Mitchell: Well, yeah, I wanted to BE Molly Ringwald, which is something different. :)

Mary: Ha! Good one! Maybe the next coloring book should be called "Farting Politicians."

Margaret: Where do people come up with these things? But here we are, all talking about it, so I guess it's effective marketing.

John: It looks like it in that photo, but he's really not. He's just lanky.

Jenny-O: I do feel like Mom is basically gone. This person we have now is her shell, but it's not really her.
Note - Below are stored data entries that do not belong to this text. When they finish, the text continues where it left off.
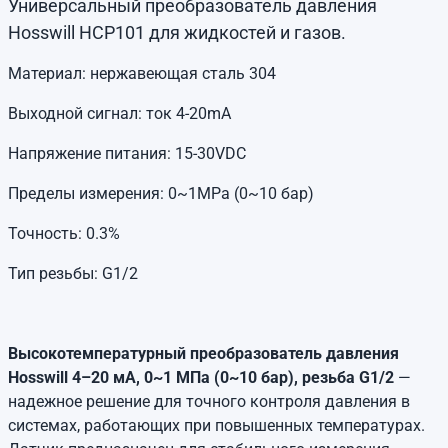
Универсальный преобразователь давления
Hosswill HCP101 для жидкостей и газов.
Материал: нержавеющая сталь 304
Выходной сигнал: ток 4-20mA
Напряжение питания: 15-30VDC
Пределы измерения: 0~1MPa (0~10 бар)
Точность: 0.3%
Тип резьбы: G1/2
Высокотемпературный преобразователь давления
Hosswill 4–20 мА, 0~1 МПа (0~10 бар), резьба G1/2
—
надежное решение для точного контроля давления в
системах, работающих при повышенных температурах.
Debby: It's true that amid the misery of dementia there are little joys and unexpected moments, always a welcome surprise.

Janie: I know! Seems like some people would object. I wonder if the checkout clerk thought I was going to post it to Facebook and raise a ruckus.

Red: Not to mention "Everyone Poops!"

Elizabeth: It's interesting that you connect it to the Buddhism. In a way I think my mom is in a very Buddhist place. She's not mindful, but she IS living in the moment. I think time must come and go for her with very little retention or worry.

River: Absolutely. If I have to have dementia (and please God no) it would be better to laugh and giggle than to rage.

Jeanie said...

Now that's definitely an odd coloring book. I'm so glad you are getting time with your mom -- that's so precious and so important. And that she loves to laugh.